Below Zero (The STEMinist Novellas #3) by Ali Hazelwood



            Marie: Shmac.

            Shmac: FYI, I’m sighing deeply.

            Marie: I bet. Tell me!

            Shmac: It’s a girl.

            Marie: Ooooh! Tell me EVERYTHING!!!!!!!11!!1!!!!!

            Shmac: There isn’t much to tell.

            Marie: Did you just meet her?

            Shmac: No. She’s someone I’ve known for a long time, and now she’s back.

            Shmac: And she is married.

            Marie: To you?

            Shmac: Depressingly, no.

            Shmac: Sorry—we’re restructuring the lab. Gotta go before someone destroys a 5 mil piece of equipment. Talk later.

            Marie: Sure, but I’ll want to know everything about your affair with a married woman

            Shmac: I wish.

            It’s nice to know that Shmac is always a click away, especially now that I’m flying into the Wardass’s frosty, unwelcoming lap.

            I switch to my email app to check if Levi has finally answered the email I sent three days ago. It was just a couple of lines—Hey, long time no see, I look forward to working together again, would you like to meet to discuss BLINK this weekend?—but he must have been too busy to reply. Or too full of contempt. Or both.

            Ugh.

            I lean back against the headrest and close my eyes, wondering how Dr. Curie would deal with Levi Ward. She’d probably hide some radioactive isotopes in his pockets, grab popcorn, and watch nuclear decay work its magic.

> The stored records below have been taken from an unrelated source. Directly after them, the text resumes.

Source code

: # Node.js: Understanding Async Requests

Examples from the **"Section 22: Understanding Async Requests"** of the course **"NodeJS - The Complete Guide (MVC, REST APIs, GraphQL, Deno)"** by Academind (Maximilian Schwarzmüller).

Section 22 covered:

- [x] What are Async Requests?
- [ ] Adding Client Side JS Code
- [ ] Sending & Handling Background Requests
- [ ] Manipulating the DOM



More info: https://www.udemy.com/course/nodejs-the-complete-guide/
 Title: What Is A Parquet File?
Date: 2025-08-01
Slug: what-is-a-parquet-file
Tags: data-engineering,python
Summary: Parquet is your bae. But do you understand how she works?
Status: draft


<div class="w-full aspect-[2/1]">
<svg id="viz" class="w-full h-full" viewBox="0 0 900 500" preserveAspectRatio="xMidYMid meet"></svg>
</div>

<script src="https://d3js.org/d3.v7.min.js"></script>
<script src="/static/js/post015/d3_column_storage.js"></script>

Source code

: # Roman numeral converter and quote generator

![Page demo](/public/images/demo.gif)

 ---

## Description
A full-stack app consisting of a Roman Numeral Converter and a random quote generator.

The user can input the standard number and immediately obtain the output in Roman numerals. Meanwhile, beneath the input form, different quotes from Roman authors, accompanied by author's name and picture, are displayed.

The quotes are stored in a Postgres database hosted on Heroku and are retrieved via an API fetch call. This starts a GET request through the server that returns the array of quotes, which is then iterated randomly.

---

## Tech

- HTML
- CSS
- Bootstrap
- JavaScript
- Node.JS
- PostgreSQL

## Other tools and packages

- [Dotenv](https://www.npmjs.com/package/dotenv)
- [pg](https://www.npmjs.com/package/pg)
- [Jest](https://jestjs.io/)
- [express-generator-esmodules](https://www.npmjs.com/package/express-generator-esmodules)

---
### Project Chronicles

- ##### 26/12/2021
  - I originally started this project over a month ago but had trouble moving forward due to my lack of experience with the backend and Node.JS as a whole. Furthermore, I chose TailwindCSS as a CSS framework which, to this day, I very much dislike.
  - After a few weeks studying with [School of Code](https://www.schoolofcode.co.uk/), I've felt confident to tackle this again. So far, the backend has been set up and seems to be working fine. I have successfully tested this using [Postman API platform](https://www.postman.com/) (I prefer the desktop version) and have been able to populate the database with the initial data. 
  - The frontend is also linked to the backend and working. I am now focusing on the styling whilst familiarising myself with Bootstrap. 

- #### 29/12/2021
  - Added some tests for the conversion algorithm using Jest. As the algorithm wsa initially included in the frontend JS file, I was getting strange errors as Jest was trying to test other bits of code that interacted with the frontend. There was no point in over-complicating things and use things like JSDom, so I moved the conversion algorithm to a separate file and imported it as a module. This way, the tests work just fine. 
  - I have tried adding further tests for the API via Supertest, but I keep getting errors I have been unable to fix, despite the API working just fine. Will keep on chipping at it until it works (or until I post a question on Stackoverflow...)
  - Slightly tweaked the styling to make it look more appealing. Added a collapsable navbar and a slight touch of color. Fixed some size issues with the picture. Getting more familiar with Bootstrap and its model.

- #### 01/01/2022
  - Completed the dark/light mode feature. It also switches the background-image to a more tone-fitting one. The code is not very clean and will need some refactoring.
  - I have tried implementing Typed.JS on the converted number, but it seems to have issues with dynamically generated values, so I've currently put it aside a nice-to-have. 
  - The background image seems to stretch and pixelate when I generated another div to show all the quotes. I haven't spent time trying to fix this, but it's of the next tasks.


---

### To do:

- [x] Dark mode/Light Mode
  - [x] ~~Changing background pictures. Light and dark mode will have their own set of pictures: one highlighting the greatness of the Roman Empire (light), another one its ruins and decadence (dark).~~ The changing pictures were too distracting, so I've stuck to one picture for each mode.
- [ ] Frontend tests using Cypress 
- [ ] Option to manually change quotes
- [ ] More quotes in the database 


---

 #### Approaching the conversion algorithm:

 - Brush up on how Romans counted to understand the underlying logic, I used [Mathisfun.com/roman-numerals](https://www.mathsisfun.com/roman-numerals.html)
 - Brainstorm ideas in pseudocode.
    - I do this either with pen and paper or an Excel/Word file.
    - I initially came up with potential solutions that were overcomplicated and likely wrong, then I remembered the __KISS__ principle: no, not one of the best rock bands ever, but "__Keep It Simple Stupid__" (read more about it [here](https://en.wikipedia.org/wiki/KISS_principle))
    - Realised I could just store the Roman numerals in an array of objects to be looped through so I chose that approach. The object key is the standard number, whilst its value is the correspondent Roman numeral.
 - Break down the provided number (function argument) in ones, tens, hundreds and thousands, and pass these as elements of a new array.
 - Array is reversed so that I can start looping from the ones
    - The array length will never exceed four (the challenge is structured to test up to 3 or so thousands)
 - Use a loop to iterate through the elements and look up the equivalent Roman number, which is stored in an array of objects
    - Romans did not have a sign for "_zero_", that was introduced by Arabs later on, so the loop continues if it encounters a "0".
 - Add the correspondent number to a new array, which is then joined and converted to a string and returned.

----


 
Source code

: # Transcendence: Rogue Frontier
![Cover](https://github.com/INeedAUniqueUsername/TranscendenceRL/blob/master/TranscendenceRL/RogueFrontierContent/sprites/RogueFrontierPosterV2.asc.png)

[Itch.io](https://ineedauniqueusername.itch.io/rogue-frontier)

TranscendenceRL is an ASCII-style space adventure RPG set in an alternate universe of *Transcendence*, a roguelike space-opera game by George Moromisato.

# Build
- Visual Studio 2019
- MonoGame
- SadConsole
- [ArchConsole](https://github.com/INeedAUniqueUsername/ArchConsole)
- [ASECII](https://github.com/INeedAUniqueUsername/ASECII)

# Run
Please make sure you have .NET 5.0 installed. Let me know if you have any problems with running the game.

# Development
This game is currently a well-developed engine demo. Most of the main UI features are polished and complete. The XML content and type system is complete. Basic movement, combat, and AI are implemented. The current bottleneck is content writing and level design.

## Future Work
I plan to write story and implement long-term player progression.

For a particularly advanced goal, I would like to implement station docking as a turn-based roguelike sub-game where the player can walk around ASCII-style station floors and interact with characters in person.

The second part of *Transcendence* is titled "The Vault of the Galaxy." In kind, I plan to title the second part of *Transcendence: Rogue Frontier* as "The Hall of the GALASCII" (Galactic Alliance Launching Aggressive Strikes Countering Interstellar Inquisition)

            Yep, sounds about right.

            After a few minutes, I fall asleep. I dream that Levi is part armadillo: his skin glows a faint, sallow green, and he’s digging a tomato out of his boot with an expensive piece of equipment. Even with all of that, the weirdest thing about him is that he’s finally being nice to me.



* * *



            • • •

            We’re put up in small furnished apartments in a lodging facility just outside the Johnson Space Center, only a couple of minutes from the Sullivan Discovery Building, where we’ll be working. I can’t believe how short my commute is going to be.

            “Bet you’ll still manage to be late all the time,” Rocío tells me, and I glare at her while unlocking my door. It’s not my fault if I’ve spent a sizable chunk of my formative years in Italy, where time is but a polite suggestion.

            The place is considerably nicer than the apartment I rent—maybe because of the raccoon incident, probably because I buy 90 percent of my furniture from the as-is bargain corner at Ikea. It has a balcony, a dishwasher, and—huge improvement on my quality of life—a toilet that flushes 100 percent of the times I push the lever. Truly paradigm shifting. I excitedly open and close every single cupboard (they’re all empty; I’m not sure what I expected), take pictures to send Reike and my coworkers, stick my favorite Marie Curie magnet to the fridge (a picture of her holding a beaker that says “I’m pretty rad”), hang my hummingbird feeder on the balcony, and then . . .

            It’s still only two-thirty p.m. Ugh.

            Not that I’m one of those people who hates having free time. I could easily spend five solid hours napping, rewatching an entire season of The Office while eating Twizzlers, or moving to step 2 of the couch-to-5K plan I’m still very . . . okay, sort of committed to. But I am here! In Houston! Near the Space Center! About to start the coolest project of my life!

            It’s Friday, and I’m not due to check in until Monday, but I’m brimming with nervous energy. So I text Rocío to ask whether she wants to check out the Space Center with me (No.) or to grab dinner together (I only eat animal carcasses.).

            She’s so mean. I love her.

            My first impression of Houston is: big. Closely followed by: humid, and then by: humidly big. In Maryland, remnants of snow still cling to the ground, but the Space Center is already lush and green, a mix of open spaces and large buildings and old NASA aircraft on display. There are families visiting, which reminds me a little of an amusement park. I can’t believe I’m going to be seeing rockets on my way to work for the next three months. It sure beats the perv crossing guard who works on the NIH campus.